NEW DELHI (Reuters) - The Indian government has no plans to buy farmland abroad or help private companies do so, Agriculture Minister Sharad Pawar said on Monday, after a local media report said New Delhi was debating the issue.

Sharad Pawar attends a news conference at Wankhede stadium in Mumbai February 20, 2011. REUTERS/Danish Siddiqui/Files

“There is no government proposal. The ministry has not taken up this proposal,” Pawar told reporters.

The Economic Times newspaper in its Monday edition had quoted the ministry’s top civil servant, Agriculture Secretary P.K. Basu, saying it had sought views from other ministries on plans to help private companies buy farmland abroad.

A few years ago trade and government officials mooted the idea of buying or leasing farmland in Paraguay, Uruguay and Myanmar to grow oilseeds and lentils to tide over a shortage.

India is the world’s top producer of many food staples but with a population of around 1.2 billion, it also has huge consumption. It is the largest importer of vegetable oils and pulses.

“Buying farm land overseas is not a simple issue. We have been talking about it for a long time,” Atul Chaturvedi, chief executive of Adani Wilmar Ltd., the nation’s biggest agricultural goods trader, told Reuters.

A consortium of vegetable oil companies was formed three years ago to talk to the governments of Paraguay, Uruguay, and Myanmar for buying large tracts of land for cultivating soybean, sunflower and lentils.

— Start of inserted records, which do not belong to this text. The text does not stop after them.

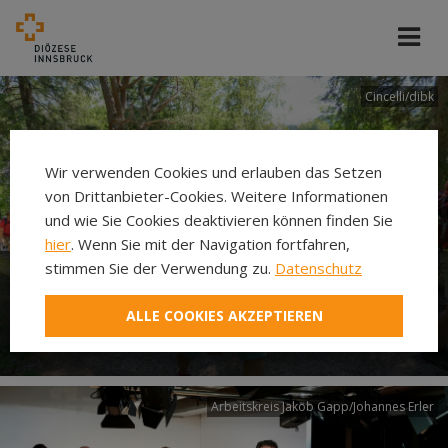
Cincelli/dibk
Wir verwenden Cookies und erlauben das Setzen
von Drittanbieter-Cookies. Weitere Informationen
und wie Sie Cookies deaktivieren können finden Sie
hier
. Wenn Sie mit der Navigation fortfahren,
stimmen Sie der Verwendung zu.
Datenschutz
Neuer Pilgerweg Via
ALLE COOKIES AKZEPTIEREN
Laudato si’
Arbeitskreis Jakob Gapp/Johannes Erler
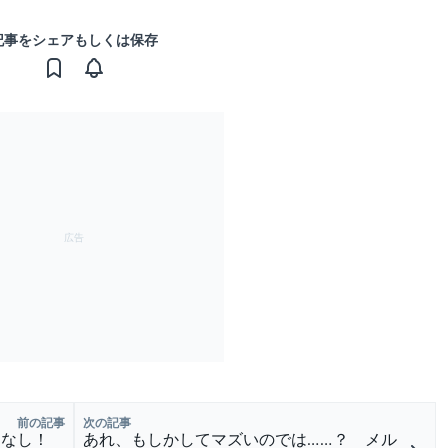
記事をシェアもしくは保存
前の記事
次の記事
ったなし！
あれ、もしかしてマズいのでは……？ メル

B.V. Mehta, executive director of the Solvent Extractors’ Association of India, said the consortium was still in negotiations to buy land in either Uruguay or Paraguay to develop soybean plantations.

“The plan is to grow soybeans in South America,” Mehta said at a conference in Malaysia. “We are negotiating for a land lease in Uruguay or Paraguay. We need to decide on the details,” he added.

Only a few private vegetable oil companies have been buying land abroad to grow oil palm and seeds without any government involvement.

While the Indian government has failed to either buy or help private companies purchase large tracts of farmland abroad, state-run Chinese companies have been acquiring farmland overseas to meet rising demand when local farms are shrinking due to rapid industrialisation.